Aurélien finit par te libérer. Cela se termine aussi subitement que ça a commencé. Tu récupères ton roman en silence. Les lignes dansent sous tes yeux secs. C'est ta façon discrète de trembler.
( p 83)
Sept ans, c’est beaucoup. Mais ce n’est pas assez. Et toi qui croyais qu’il était guéri pour toujours ! C’est vraiment trop bête. Tellement dommage, surtout. Soudain la déception te coupe le souffle. Tu as le cœur lourd de tous ces rêves piétinés. Est-ce qu’il n’aurait pas mieux valu savoir que tout allait s’arrêter ? Et que sept ans plus tard tout recommencerait. Savoir d’entrée de jeu que ça ne durerait pas. Que le chagrin ne fait finalement toujours que se reposer ?
Il ne faut pas que les masques tombent.

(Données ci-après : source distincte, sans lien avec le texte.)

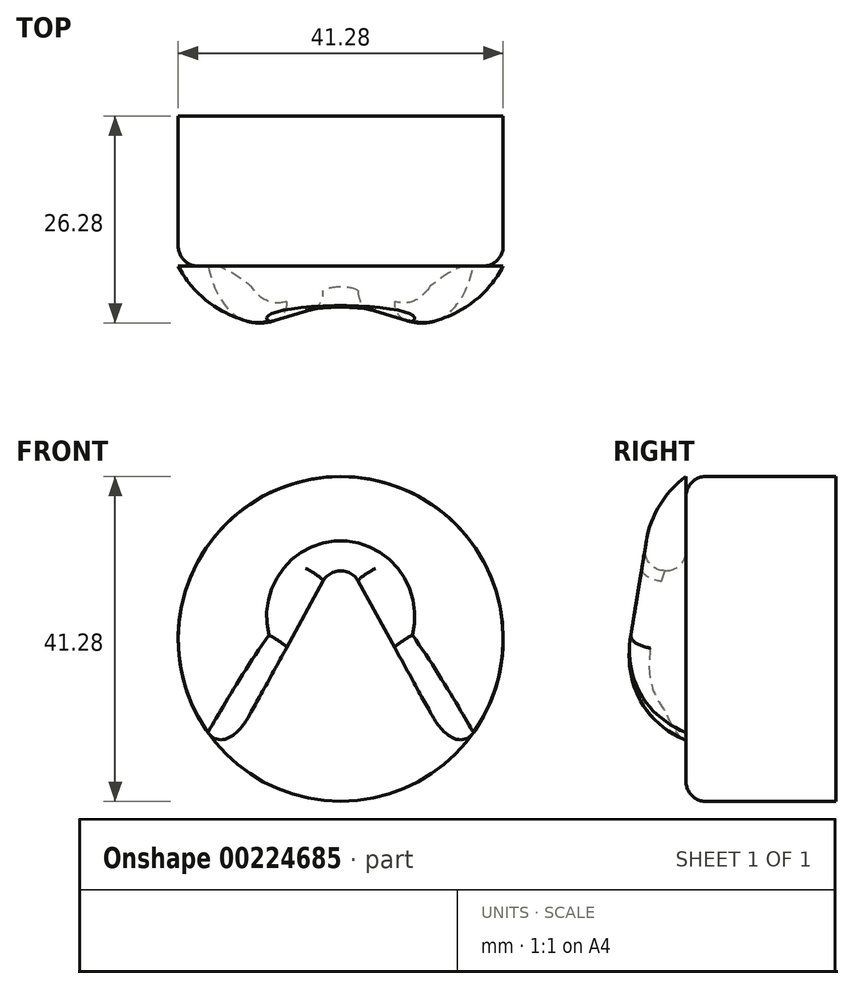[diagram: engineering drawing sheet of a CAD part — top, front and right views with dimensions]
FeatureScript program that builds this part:
annotation { "Feature Type Name" : "Feature", "Feature Type Description" : "" }
export const myFeature = defineFeature(function(context is Context, id is Id, definition is map)
    precondition{}
    {
        {
            var Q0;
            Q0=qCreatedBy(makeId("Front.planeOp"),FACE);
            var sketch = newSketch(context, id + "F0", { "sketchPlane" : qUnion([Q0])});
            skCircle(sketch, "E0", {"center": v(0, 0) * mm, "radius": 20.64 * mm});
            skSolve(sketch);
        }
        {
            var Q0;
            Q0 = qSketchRegion(id + "F0", true);
            extrude(context, id + "F5", {"entities" : qUnion([Q0]), "endBound" : BoundingType.SYMMETRIC, "depth" : 19.05 * mm});
        }
        {
            var Q0;
            Q0=makeQuery(id+"F5.opExtrude","CAP_FACE",FACE,{"disambiguationData":[OSD([sQuery(id+"F0.wireOp",EDGE,"E0")])],"isStart":false});
            var sketch = newSketch(context, id + "F6", { "sketchPlane" : qUnion([Q0])});
            skCircle(sketch, "E1.0", {"center": v(0, 0) * mm, "radius": 20.64 * mm});
            skLineSegment(sketch, "E2", {"start": v(-14.38, -14.8) * mm, "end": v(0, 11.4) * mm});
            skLineSegment(sketch, "E3", {"start": v(0, 11.4) * mm, "end": v(14.38, -14.8) * mm});
            skSolve(sketch);
        }
        {
            var Q0;
            {var subQ0=sQuery(id+"F6.wireOp",EDGE,"E2");Q0=makeQuery(id+"F6.imprint","IMPRINT",FACE,{"disambiguationData":[TD([[makeQuery(id+"F6.imprint","IMPRINT",EDGE,{"derivedFrom":subQ0}),1.0]])]});}
            extrude(context, id + "F1", {"entities" : qUnion([Q0]), "depth" : 9.52 * mm});
        }
        {
            var Q0;
            Q0=qCreatedBy(makeId("Right.planeOp"),FACE);
            var sketch = newSketch(context, id + "F2", { "sketchPlane" : qUnion([Q0])});
            skLineSegment(sketch, "E4", {"start": v(-19.05, 20.64) * mm, "end": v(-9.53, 20.64) * mm});
            skLineSegment(sketch, "E5.0", {"start": v(-19.05, -14.8) * mm, "end": v(-19.05, 20.64) * mm});
            skLineSegment(sketch, "E6", {"start": v(-19.05, -14.8) * mm, "end": v(-13.2, 20.75) * mm});
            skSolve(sketch);
        }
        {
            var Q0;
            Q0 = qSketchRegion(id + "F2", true);
            extrude(context, id + "F7", {"entities" : qUnion([Q0]), "operationType" : NewBodyOperationType.REMOVE, "endBound" : BoundingType.SYMMETRIC, "oppositeDirection" : true, "depth" : 2540 * mm});
        }
        {
            var Q0;
            Q0=makeQuery(id+"F7.boolean.opBoolean","INTERSECT",EDGE,{"derivedFrom":[makeQuery(id+"F1.opExtrude","SWEPT_FACE",FACE,{"disambiguationData":[OSD([sQuery(id+"F6.wireOp",EDGE,"E1.0")])]}),makeQuery(id+"F7.opExtrude","SWEPT_FACE",FACE,{"disambiguationData":[OSD([sQuery(id+"F2.wireOp",EDGE,"E6")])]})]});
            fillet(context, id + "F3", {"entities" : qUnion([Q0]), "radius" : 12.63 * mm, "tangentPropagation" : true, "allowEdgeOverflow" : false});
        }
        {
            var Q0;
            Q0=makeQuery(id+"F5.opExtrude","CAP_FACE",FACE,{"disambiguationData":[OSD([sQuery(id+"F0.wireOp",EDGE,"E0")])],"isStart":false});
            var Q1;
            Q1=makeQuery(id+"F7.boolean.opBoolean","INTERSECT",EDGE,{"derivedFrom":[makeQuery(id+"F1.opExtrude","SWEPT_FACE",FACE,{"disambiguationData":[OSD([sQuery(id+"F6.wireOp",EDGE,"E2")])]}),makeQuery(id+"F7.opExtrude","SWEPT_FACE",FACE,{"disambiguationData":[OSD([sQuery(id+"F2.wireOp",EDGE,"E6")])]})]});
            var Q2;
            Q2=makeQuery(id+"F3.opFillet","BLEND_EDGE",EDGE,{"disambiguationData":[OD(1.0)],"blendedFrom":[makeQuery(id+"F7.boolean.opBoolean","INTERSECT",EDGE,{"derivedFrom":[makeQuery(id+"F1.opExtrude","SWEPT_FACE",FACE,{"disambiguationData":[OSD([sQuery(id+"F6.wireOp",EDGE,"E1.0")])]}),makeQuery(id+"F7.opExtrude","SWEPT_FACE",FACE,{"disambiguationData":[OSD([sQuery(id+"F2.wireOp",EDGE,"E6")])]})]}),makeQuery(id+"F1.opExtrude","SWEPT_FACE",FACE,{"disambiguationData":[OSD([sQuery(id+"F6.wireOp",EDGE,"E2")])]})],"blendedInto":[makeQuery(id+"F1.opExtrude","SWEPT_FACE",FACE,{"disambiguationData":[OSD([sQuery(id+"F6.wireOp",EDGE,"E2")])]})]});
            var Q3;
            Q3=makeQuery(id+"F7.boolean.opBoolean","INTERSECT",EDGE,{"derivedFrom":[makeQuery(id+"F1.opExtrude","SWEPT_FACE",FACE,{"disambiguationData":[OSD([sQuery(id+"F6.wireOp",EDGE,"E3")])]}),makeQuery(id+"F7.opExtrude","SWEPT_FACE",FACE,{"disambiguationData":[OSD([sQuery(id+"F2.wireOp",EDGE,"E6")])]})]});
            var Q4;
            Q4=makeQuery(id+"F3.opFillet","BLEND_EDGE",EDGE,{"disambiguationData":[OD(1.0)],"blendedFrom":[makeQuery(id+"F7.boolean.opBoolean","INTERSECT",EDGE,{"derivedFrom":[makeQuery(id+"F1.opExtrude","SWEPT_FACE",FACE,{"disambiguationData":[OSD([sQuery(id+"F6.wireOp",EDGE,"E1.0")])]}),makeQuery(id+"F7.opExtrude","SWEPT_FACE",FACE,{"disambiguationData":[OSD([sQuery(id+"F2.wireOp",EDGE,"E6")])]})]}),makeQuery(id+"F1.opExtrude","SWEPT_FACE",FACE,{"disambiguationData":[OSD([sQuery(id+"F6.wireOp",EDGE,"E3")])]})],"blendedInto":[makeQuery(id+"F1.opExtrude","SWEPT_FACE",FACE,{"disambiguationData":[OSD([sQuery(id+"F6.wireOp",EDGE,"E3")])]})]});
            var Q5;
            Q5=makeQuery(id+"F3.opFillet","BLEND_EDGE",EDGE,{"disambiguationData":[OD(0.0)],"blendedFrom":[makeQuery(id+"F7.boolean.opBoolean","INTERSECT",EDGE,{"derivedFrom":[makeQuery(id+"F1.opExtrude","SWEPT_FACE",FACE,{"disambiguationData":[OSD([sQuery(id+"F6.wireOp",EDGE,"E1.0")])]}),makeQuery(id+"F7.opExtrude","SWEPT_FACE",FACE,{"disambiguationData":[OSD([sQuery(id+"F2.wireOp",EDGE,"E6")])]})]}),makeQuery(id+"F1.opExtrude","SWEPT_FACE",FACE,{"disambiguationData":[OSD([sQuery(id+"F6.wireOp",EDGE,"E3")])]})],"blendedInto":[makeQuery(id+"F1.opExtrude","SWEPT_FACE",FACE,{"disambiguationData":[OSD([sQuery(id+"F6.wireOp",EDGE,"E3")])]})]});
            var Q6;
            Q6=makeQuery(id+"F3.opFillet","BLEND_EDGE",EDGE,{"disambiguationData":[OD(0.0)],"blendedFrom":[makeQuery(id+"F7.boolean.opBoolean","INTERSECT",EDGE,{"derivedFrom":[makeQuery(id+"F1.opExtrude","SWEPT_FACE",FACE,{"disambiguationData":[OSD([sQuery(id+"F6.wireOp",EDGE,"E1.0")])]}),makeQuery(id+"F7.opExtrude","SWEPT_FACE",FACE,{"disambiguationData":[OSD([sQuery(id+"F2.wireOp",EDGE,"E6")])]})]}),makeQuery(id+"F1.opExtrude","SWEPT_FACE",FACE,{"disambiguationData":[OSD([sQuery(id+"F6.wireOp",EDGE,"E2")])]})],"blendedInto":[makeQuery(id+"F1.opExtrude","SWEPT_FACE",FACE,{"disambiguationData":[OSD([sQuery(id+"F6.wireOp",EDGE,"E2")])]})]});
            var Q7;
            Q7=makeQuery(id+"F1.opExtrude","SWEPT_FACE",FACE,{"disambiguationData":[OSD([sQuery(id+"F6.wireOp",EDGE,"E2")])]});
            var Q8;
            Q8=makeQuery(id+"F3.opFillet","BLEND_EDGE",EDGE,{"blendedFrom":[makeQuery(id+"F7.boolean.opBoolean","INTERSECT",EDGE,{"derivedFrom":[makeQuery(id+"F1.opExtrude","SWEPT_FACE",FACE,{"disambiguationData":[OSD([sQuery(id+"F6.wireOp",EDGE,"E1.0")])]}),makeQuery(id+"F7.opExtrude","SWEPT_FACE",FACE,{"disambiguationData":[OSD([sQuery(id+"F2.wireOp",EDGE,"E6")])]})]}),makeQuery(id+"F5.opExtrude","CAP_FACE",FACE,{"disambiguationData":[OSD([sQuery(id+"F0.wireOp",EDGE,"E0")])],"isStart":false})],"blendedInto":[makeQuery(id+"F5.opExtrude","CAP_FACE",FACE,{"disambiguationData":[OSD([sQuery(id+"F0.wireOp",EDGE,"E0")])],"isStart":false})]});
            var Q9;
            Q9=makeQuery(id+"F1.opExtrude","CAP_EDGE",EDGE,{"disambiguationData":[OSD([sQuery(id+"F6.wireOp",EDGE,"E2")])],"isStart":true});
            var Q10;
            Q10=makeQuery(id+"F1.opExtrude","CAP_EDGE",EDGE,{"disambiguationData":[OSD([sQuery(id+"F6.wireOp",EDGE,"E3")])],"isStart":true});
            var Q11;
            Q11=makeQuery(id+"F1.opExtrude","SWEPT_EDGE",EDGE,{"disambiguationData":[OSD([sQuery(id+"F6.wireOp",EDGE,"E2"),sQuery(id+"F6.wireOp",EDGE,"E3")])]});
            fillet(context, id + "F4", {"entities" : qUnion([Q0, Q1, Q2, Q3, Q4, Q5, Q6, Q7, Q8, Q9, Q10, Q11]), "radius" : 2.54 * mm, "tangentPropagation" : true, "allowEdgeOverflow" : false});
        }
    });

Surtout pas. Que deviendrait-elle sans le sien? Elle perdrait tout. Car elle le porte depuis sa naissance finalement, et il épouse si parfaitement son visage qu’elle ne s’était même pas aperçue de son existence. Alors masque ou cagoule, au fond quelle différence? Autant les enfiler et ne jamais les quitter. Ses paupières tremblent, qu’elle relève de moins en moins vite. Compter jusqu’à trois puis les rouvrir. Un deux trois. Ça va, personne devant. Un deux trois. Ses yeux cillent, cillent. Mais qu’importe, le platane c’est seulement dans les mauvais films. Un deux trois, encore une fois. Elle tente de garder le cap et le volant bien droit. Mais le sommeil joue les sirènes, l’appelle, l’appelle. Un deux trois. Fermer les yeux. p. 189
"Non, ce qui l’assomme et la dévaste, c’est l’incompréhension et la peur. La peur inavouable de ne pas réussir à aimer cet enfant, ce bébé à la couleur non identifiée, qui n’a rien à voir, mais alors rien du tout avec celui qu’elle désirait."